A loan might pay LIBOR plus 8%, with a LIBOR floor of 3%. In this case, when LIBOR is below 3%, the loan will yield 11% (8% plus the floor rate of 3%). If LIBOR were 4%, then the loan would yield 12% (8% plus LIBOR of 4%).
Rising interest rates drive interest income higher only when LIBOR exceeds the floor written into the loan.
I looked at every single loan in Prospect Capital's book to find its floor rate. The chart below shows the distribution of its LIBOR floors in its floating-rate loans.
Most of its floating-rate investments (more than 99% by fair value) have a floor greater than 1%. Thus LIBOR, as measured by one- and three-month LIBOR, will need to rise above 1% for rising rates to have any meaningful impact on Prospect Capital's profitability.
Currently, one- and three-month LIBOR sit at 0.19% and 0.28%, respectively.
Prospect Capital's credit facility has no LIBOR floor. If rates rise, Prospect Capital could pay more in interest than it earns in incremental interest on its floating-rate loan portfolio. Based on my research, I believe the breakeven point is around 1.2%. At that level, the additional interest it pays on its credit facility would be offset by additional interest earned on its loan portfolio.
The hidden variable
So far, I've looked only at Prospect Capital's floating-rate loans, which make up the majority of its balance sheet.
Prospect Capital's collateralized loan obligation equity also has exposure to rising rates.
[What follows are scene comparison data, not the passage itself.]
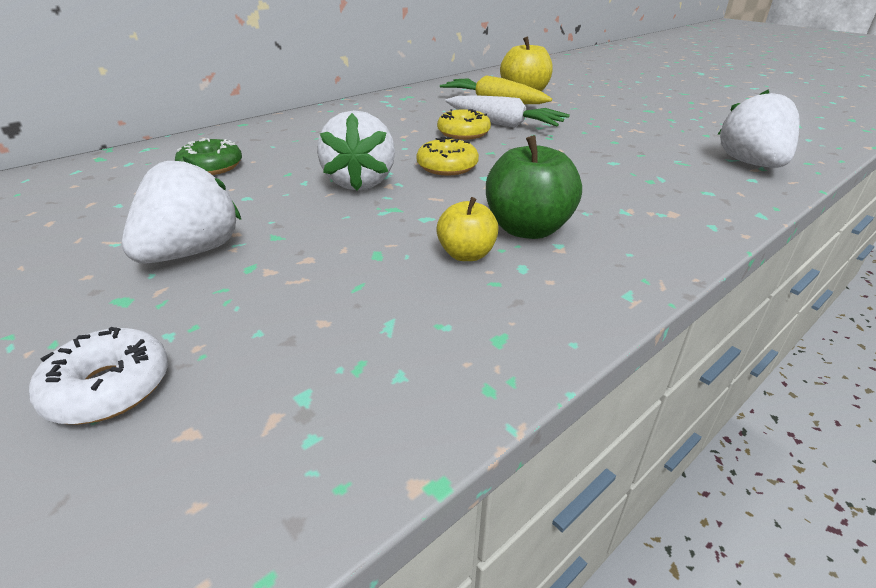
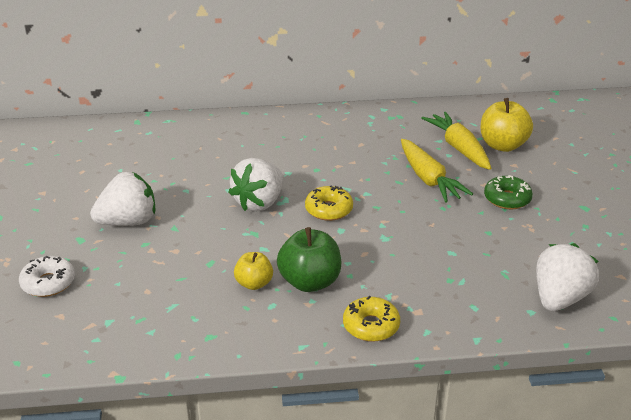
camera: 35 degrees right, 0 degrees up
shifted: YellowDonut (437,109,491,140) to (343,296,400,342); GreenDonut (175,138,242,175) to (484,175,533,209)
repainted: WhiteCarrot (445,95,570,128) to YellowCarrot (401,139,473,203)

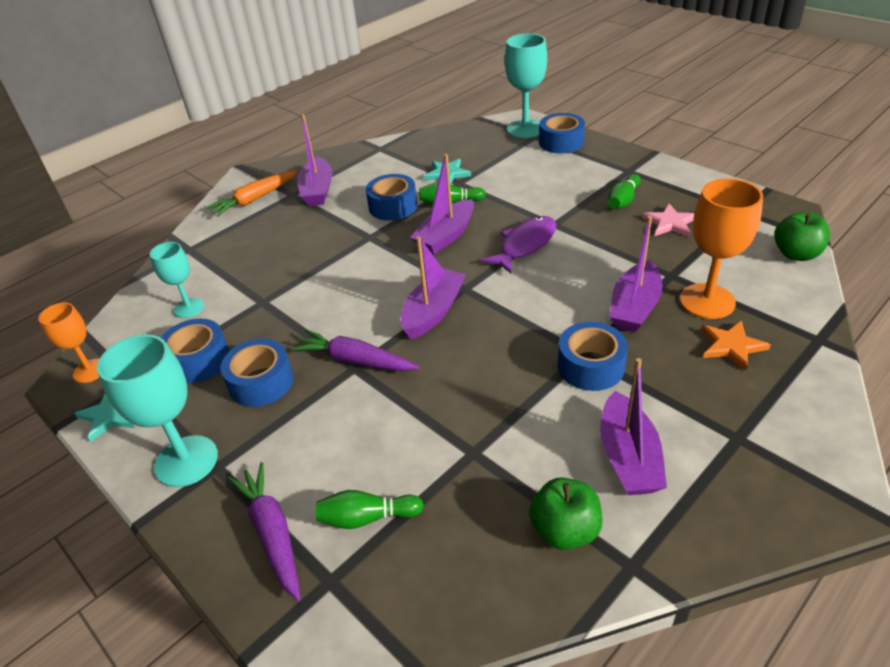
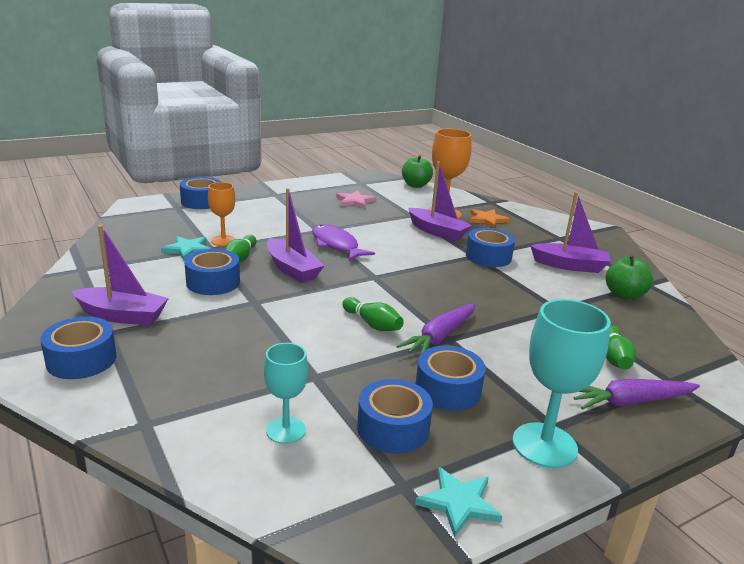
camera: 80 degrees left, 15 degrees down
gone: PurpleBoat (401,236,466,339); TurquoiseGoblet (505,34,547,138)
shifted: OrangeGoblet (38,302,99,383) to (208,182,236,246); GreenBowlingPin (608,174,641,209) to (342,297,404,331)
swapped: OrangeCarrot (206,170,297,217) to BlueTape (40,317,116,379)

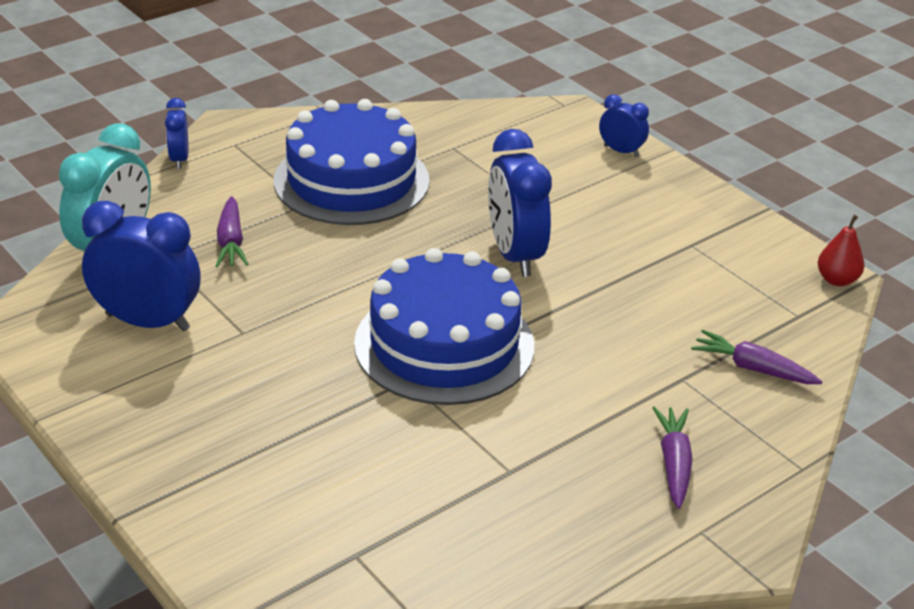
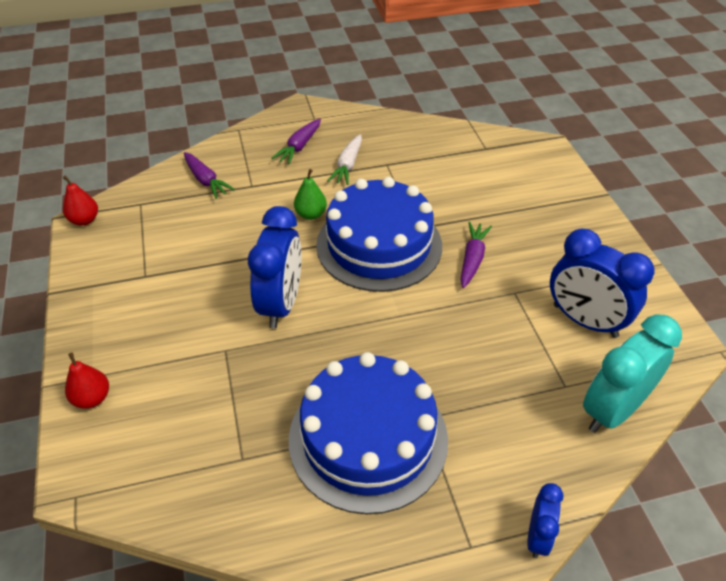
camera: 155 degrees left, 10 degrees up
new: GreenPear (294,169,327,220); WhiteCarrot (327,134,362,185)
shifted: PurpleCarrot (216,196,248,267) to (461,222,492,288)
swapped: BlueClock (599,94,649,157) to RedPear (65,352,109,409)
CLOs use floating-rate liabilities to fund investments in floating-rate loans. But like Prospect Capital's on balance sheet investments, CLO liabilities generally do not have floors, though their assets do. Thus it would be reasonable to suspect that, in the short term, small increases in rates would have negatively affect the earnings power and value of Prospect Capital's CLO investments. How much of an impact they would have is virtually impossible to know.
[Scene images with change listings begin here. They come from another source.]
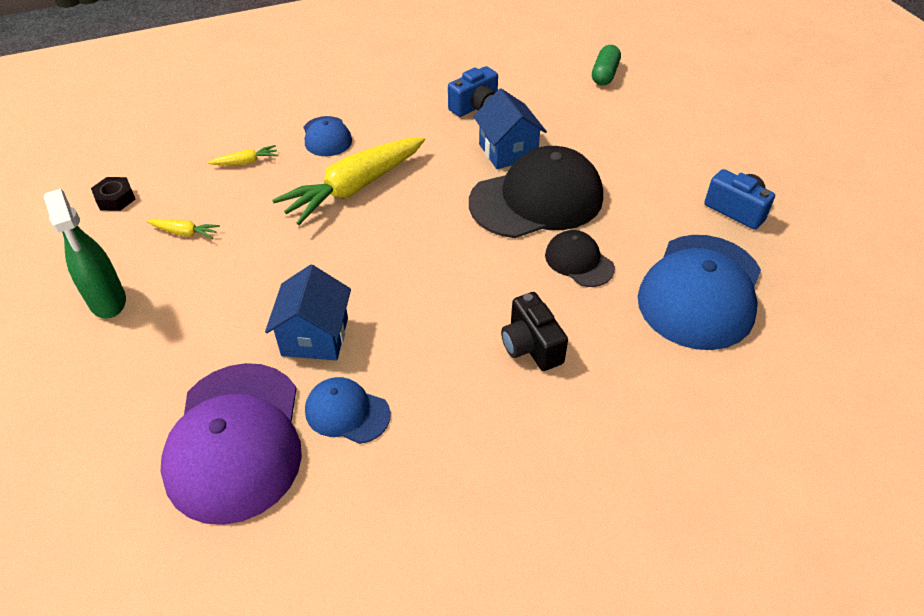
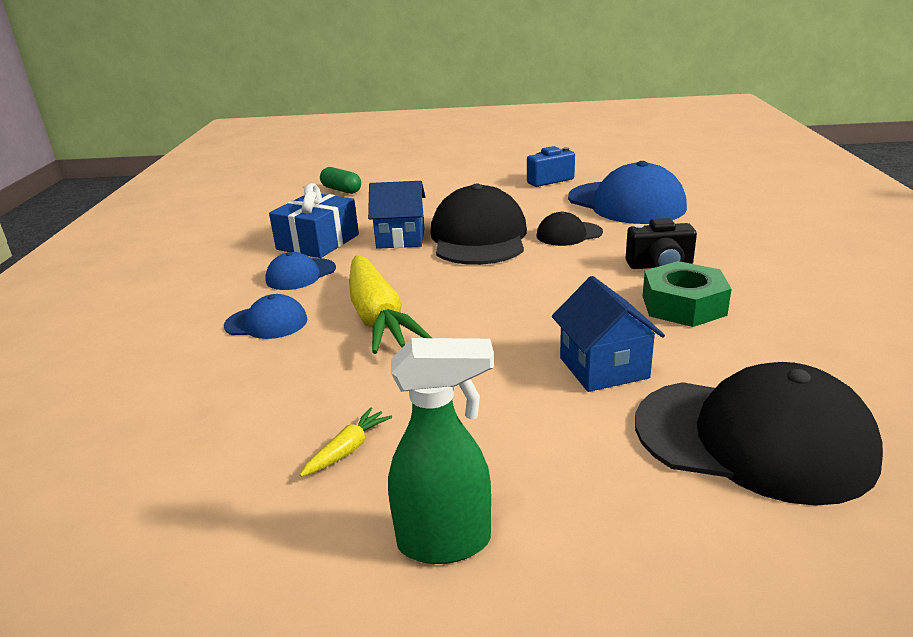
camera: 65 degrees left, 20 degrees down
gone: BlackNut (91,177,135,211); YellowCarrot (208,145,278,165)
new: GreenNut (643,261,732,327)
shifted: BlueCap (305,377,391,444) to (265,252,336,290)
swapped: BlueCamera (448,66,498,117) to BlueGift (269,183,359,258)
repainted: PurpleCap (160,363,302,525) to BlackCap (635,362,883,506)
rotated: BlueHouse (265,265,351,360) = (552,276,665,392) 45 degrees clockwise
Given that CLOs make up roughly 16% of Prospect Capitals investments, and floating-rate loans making up another 67% of its investments at fair value, a full 83% of its investments could be adversely affected by a small increase in short-term rates.
If 2015 turns out to be the year of the first rate increase, the company's profitability may drop modestly as a result. Based on my research, I believe that only when LIBOR surpasses 1% will Prospect begin to enjoy an offsetting increase in its returns on its loans. Depending on your view of interest rates, an environment in which LIBOR rests above 1% could be far down the road.